PROBLEM DESCRIPTION
Nothing but the lines from the one containing "# Step: Set the Bottom anchor to 0.491" through the last line of the data below should be returned, each exactly as it stands, pictures excluded.

MATERIAL PROVIDED
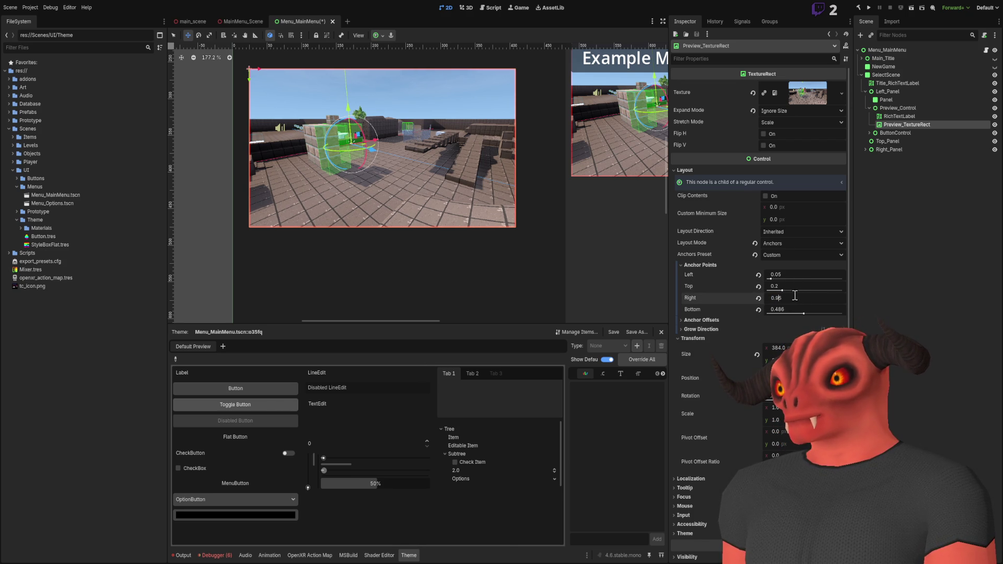
pyautogui.press('Return')
# Step: Set the Bottom anchor to 0.491
pyautogui.click(777, 310)
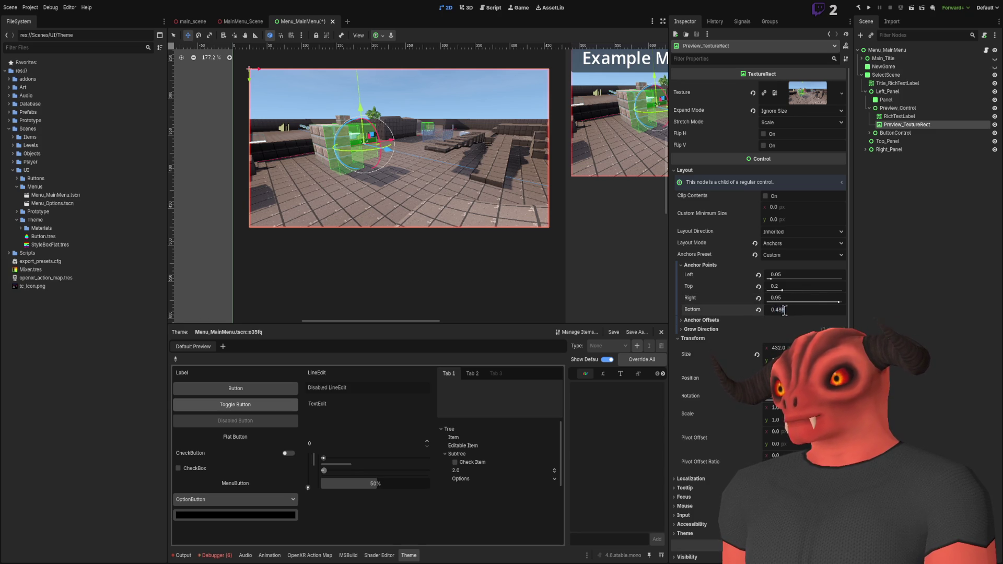
pyautogui.press('BackSpace')
pyautogui.write('1')
pyautogui.press('Return')
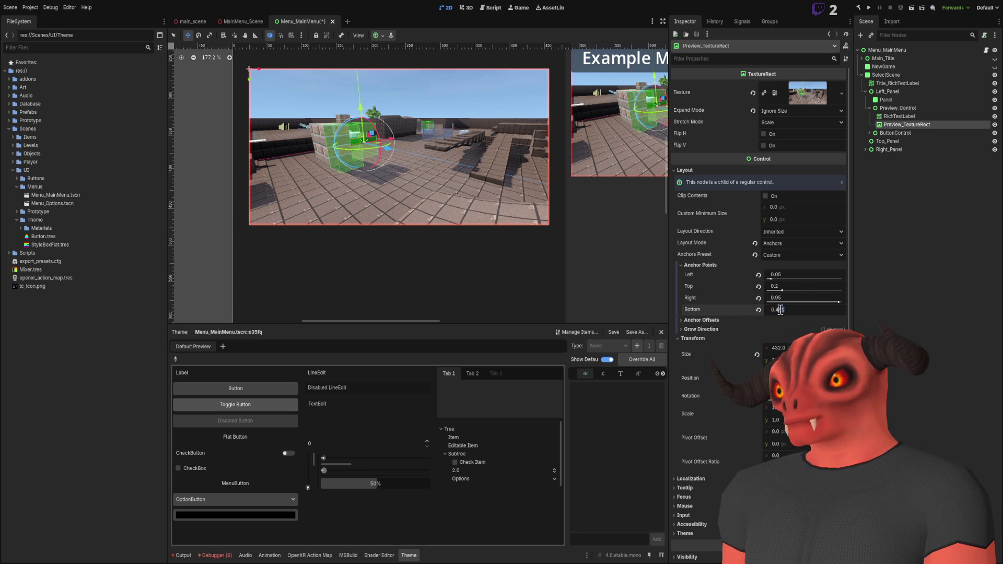
pyautogui.press('Return')
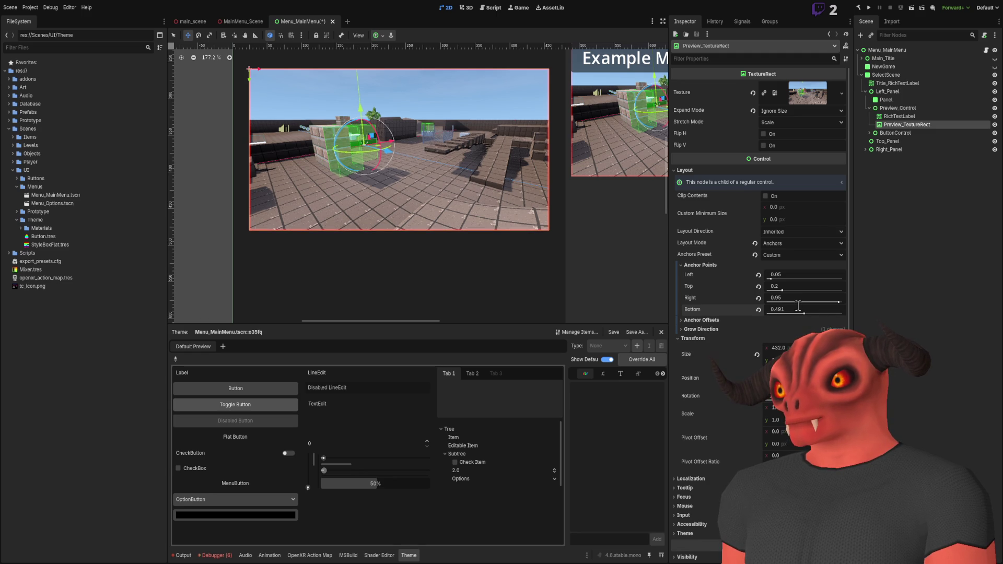
pyautogui.press('ctrl+z')
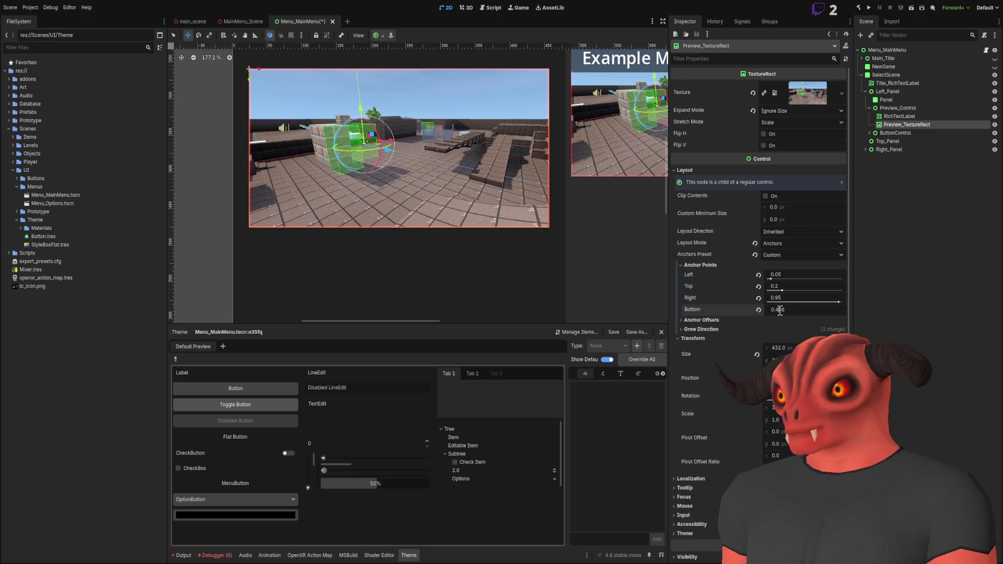
pyautogui.press('Return')
pyautogui.scroll(9, 546, 235)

RESULT FOR THIS EXERCISE
# Step: Set the Bottom anchor to 0.491
pyautogui.click(777, 310)
pyautogui.press('BackSpace')
pyautogui.write('1')
pyautogui.press('Return')
pyautogui.press('Return')
pyautogui.press('ctrl+z')
pyautogui.press('Return')
pyautogui.scroll(9, 546, 235)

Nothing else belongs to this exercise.